SELECTED PASSAGE:
*-*-*

Patent Application
20170287140
The present invention refers to the field of video processing, and, in particular, to a system and a method for achieving high quality foreground segmentation using an active background.
Chroma key compositing, or chroma keying, is a special effects/post-production technique for compositing (layering) two images or video streams together based on color hues (chroma range). The technique has been used heavily in many fields to remove a background from the subject of a photo or video—particularly the news casting, motion picture and video game industries.
This technique still has some limitations. Obviously the foreground objects and persons can't feature a color similar to the background. The main issue is to achieve even lightning: The whole background has to appear to the camera as a uniform unique given color and have to be spotless of shade from the foreground onto the color background. Bright materials can also provoke segmentation errors by having the color spill onto them. Even a difference in the focal length of the lenses used can affect the success of chroma key.
The proposed invention describes not only how to achieve high quality and smooth foreground segmentation but also how to achieve proper lightning compensation and resilience. The system is able to operate in a wide range of lightning conditions and can potentially be used outdoors with indirect sunlight. By using the invention it could lead to breakthrough capabilities and cost reduction for applications in the fields covered by but not limited to:
The present invention is embodied in a system and a method capable of achieving high quality foreground segmentation using an active background, wherein foreground is any object or person located between a camera and a background. The system is comprising an active background, one or several multispectral cameras, a hardware synchronizer, an invisible light driver and a main computer.

*-*-*

GIVEN RECORDS:
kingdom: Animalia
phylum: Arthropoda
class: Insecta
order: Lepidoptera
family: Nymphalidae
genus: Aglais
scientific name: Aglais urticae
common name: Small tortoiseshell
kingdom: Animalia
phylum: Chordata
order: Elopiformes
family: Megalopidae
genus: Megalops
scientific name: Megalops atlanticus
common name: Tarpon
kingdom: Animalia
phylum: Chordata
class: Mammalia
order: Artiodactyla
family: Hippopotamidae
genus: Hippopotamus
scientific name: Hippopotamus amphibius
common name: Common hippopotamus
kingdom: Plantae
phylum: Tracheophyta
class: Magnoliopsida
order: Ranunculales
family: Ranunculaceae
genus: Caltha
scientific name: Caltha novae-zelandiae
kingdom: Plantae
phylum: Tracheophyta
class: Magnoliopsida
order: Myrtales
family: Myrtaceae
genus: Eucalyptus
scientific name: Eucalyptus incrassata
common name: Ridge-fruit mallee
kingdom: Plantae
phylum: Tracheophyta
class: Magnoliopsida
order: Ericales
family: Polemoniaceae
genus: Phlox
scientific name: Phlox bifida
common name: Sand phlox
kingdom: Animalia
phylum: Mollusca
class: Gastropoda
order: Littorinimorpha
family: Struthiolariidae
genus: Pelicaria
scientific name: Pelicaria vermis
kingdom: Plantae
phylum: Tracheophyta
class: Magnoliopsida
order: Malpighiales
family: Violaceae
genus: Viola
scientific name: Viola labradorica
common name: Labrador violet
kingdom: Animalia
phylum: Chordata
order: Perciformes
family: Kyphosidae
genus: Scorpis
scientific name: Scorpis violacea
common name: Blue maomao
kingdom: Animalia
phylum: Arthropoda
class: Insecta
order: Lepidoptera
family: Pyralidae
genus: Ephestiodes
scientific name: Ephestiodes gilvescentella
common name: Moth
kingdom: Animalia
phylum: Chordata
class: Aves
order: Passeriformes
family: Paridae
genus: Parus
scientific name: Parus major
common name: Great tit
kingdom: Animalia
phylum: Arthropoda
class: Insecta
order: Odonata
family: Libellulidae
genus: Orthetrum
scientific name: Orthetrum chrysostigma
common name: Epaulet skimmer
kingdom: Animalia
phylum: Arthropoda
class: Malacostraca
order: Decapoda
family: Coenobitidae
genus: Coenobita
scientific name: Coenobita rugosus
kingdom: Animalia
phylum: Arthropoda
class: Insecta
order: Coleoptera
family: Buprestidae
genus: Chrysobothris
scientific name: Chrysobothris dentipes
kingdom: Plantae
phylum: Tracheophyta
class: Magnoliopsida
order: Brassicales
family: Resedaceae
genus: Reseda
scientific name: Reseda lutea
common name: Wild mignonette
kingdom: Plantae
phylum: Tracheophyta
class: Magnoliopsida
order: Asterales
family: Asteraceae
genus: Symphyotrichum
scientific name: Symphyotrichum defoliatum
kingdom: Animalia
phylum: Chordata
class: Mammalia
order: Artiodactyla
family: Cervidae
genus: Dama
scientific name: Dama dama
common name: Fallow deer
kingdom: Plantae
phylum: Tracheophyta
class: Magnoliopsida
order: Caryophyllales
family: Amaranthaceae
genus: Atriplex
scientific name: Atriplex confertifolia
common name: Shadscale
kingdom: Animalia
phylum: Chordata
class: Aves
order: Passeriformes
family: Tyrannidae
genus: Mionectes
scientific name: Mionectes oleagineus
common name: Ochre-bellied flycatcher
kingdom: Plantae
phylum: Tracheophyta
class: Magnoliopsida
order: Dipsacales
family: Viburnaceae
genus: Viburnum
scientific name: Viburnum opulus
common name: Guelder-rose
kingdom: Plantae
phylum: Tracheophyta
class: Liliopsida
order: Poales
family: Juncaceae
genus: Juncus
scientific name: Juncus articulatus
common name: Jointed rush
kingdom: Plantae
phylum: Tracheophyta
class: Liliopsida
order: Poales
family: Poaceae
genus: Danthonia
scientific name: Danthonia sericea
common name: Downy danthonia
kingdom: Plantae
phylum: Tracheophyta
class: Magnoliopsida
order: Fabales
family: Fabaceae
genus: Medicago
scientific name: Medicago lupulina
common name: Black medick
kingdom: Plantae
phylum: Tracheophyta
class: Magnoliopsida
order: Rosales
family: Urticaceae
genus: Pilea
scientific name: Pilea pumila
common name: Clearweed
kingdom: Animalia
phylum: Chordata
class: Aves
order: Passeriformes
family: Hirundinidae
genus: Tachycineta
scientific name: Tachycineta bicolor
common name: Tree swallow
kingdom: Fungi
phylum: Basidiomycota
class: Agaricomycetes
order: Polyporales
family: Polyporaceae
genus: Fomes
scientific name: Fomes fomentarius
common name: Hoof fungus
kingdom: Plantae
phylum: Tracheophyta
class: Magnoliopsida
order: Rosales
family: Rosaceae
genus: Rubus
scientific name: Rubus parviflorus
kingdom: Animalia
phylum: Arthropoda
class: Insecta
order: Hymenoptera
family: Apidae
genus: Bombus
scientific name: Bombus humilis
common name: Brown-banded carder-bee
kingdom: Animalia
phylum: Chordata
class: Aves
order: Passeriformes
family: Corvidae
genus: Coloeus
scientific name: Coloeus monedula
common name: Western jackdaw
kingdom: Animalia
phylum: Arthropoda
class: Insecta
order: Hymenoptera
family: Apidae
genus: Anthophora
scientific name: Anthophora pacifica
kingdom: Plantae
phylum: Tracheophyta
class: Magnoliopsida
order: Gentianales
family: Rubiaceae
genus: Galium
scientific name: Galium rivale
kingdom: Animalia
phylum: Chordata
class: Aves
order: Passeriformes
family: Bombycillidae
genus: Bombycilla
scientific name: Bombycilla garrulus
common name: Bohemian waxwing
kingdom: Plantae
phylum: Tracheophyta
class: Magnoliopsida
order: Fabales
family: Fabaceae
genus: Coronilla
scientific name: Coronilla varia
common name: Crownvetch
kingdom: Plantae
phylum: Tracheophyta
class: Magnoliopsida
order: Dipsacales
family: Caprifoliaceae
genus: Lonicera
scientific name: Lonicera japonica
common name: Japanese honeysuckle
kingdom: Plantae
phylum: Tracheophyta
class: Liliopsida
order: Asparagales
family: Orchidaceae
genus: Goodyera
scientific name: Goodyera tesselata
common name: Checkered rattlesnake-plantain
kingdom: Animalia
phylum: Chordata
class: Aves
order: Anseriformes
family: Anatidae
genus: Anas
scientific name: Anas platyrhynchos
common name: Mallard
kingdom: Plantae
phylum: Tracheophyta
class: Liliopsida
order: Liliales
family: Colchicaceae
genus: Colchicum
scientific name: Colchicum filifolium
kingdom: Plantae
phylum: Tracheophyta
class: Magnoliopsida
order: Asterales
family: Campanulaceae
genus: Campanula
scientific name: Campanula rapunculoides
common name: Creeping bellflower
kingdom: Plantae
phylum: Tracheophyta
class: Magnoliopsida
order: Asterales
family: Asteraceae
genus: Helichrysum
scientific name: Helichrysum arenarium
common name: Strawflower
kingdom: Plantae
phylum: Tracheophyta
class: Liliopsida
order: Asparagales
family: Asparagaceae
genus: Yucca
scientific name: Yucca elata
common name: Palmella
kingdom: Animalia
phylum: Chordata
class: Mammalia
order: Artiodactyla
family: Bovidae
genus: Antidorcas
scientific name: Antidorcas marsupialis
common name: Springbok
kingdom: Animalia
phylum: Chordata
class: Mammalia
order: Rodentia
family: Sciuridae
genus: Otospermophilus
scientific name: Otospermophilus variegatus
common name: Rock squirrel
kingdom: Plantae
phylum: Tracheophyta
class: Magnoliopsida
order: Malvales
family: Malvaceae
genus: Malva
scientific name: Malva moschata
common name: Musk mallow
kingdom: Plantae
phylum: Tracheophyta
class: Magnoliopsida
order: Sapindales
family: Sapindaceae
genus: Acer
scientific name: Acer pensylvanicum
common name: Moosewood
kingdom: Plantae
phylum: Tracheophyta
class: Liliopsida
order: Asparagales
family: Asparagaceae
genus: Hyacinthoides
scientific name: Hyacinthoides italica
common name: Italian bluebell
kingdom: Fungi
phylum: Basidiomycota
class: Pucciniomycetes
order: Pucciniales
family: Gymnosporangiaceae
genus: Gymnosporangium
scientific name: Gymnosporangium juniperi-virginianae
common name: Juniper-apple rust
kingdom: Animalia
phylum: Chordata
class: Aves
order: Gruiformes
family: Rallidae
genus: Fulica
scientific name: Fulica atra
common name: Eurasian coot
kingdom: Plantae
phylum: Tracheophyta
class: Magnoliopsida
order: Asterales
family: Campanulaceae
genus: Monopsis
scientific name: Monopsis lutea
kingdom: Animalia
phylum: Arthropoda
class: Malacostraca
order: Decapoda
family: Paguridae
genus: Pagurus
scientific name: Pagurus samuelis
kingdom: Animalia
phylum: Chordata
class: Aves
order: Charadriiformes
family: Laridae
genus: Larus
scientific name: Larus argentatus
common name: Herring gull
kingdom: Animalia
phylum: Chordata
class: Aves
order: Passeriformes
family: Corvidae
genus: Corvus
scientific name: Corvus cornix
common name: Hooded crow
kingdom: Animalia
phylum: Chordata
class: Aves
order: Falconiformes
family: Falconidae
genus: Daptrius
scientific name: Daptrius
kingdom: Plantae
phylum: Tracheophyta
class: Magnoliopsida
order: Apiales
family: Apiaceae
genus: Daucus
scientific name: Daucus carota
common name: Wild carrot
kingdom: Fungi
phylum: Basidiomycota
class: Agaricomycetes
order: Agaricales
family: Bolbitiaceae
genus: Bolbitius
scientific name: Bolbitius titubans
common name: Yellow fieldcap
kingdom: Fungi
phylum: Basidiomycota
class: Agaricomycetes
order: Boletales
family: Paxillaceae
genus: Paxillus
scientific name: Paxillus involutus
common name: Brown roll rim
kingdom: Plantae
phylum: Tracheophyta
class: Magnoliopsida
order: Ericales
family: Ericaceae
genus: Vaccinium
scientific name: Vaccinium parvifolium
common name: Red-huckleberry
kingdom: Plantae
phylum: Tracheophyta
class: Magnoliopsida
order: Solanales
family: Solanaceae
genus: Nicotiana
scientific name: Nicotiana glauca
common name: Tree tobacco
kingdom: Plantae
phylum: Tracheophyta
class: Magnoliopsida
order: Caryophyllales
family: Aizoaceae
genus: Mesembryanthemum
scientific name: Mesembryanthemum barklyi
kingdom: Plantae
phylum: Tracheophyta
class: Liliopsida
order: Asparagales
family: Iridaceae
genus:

*-*-*

AIM OF THE TASK: Reproduce the part of the patent application that begins at the words "This technique still" and stops after "of chroma key.". The items come from a different source than the patent application.

SOLUTION:
This technique still has some limitations. Obviously the foreground objects and persons can't feature a color similar to the background. The main issue is to achieve even lightning: The whole background has to appear to the camera as a uniform unique given color and have to be spotless of shade from the foreground onto the color background. Bright materials can also provoke segmentation errors by having the color spill onto them. Even a difference in the focal length of the lenses used can affect the success of chroma key.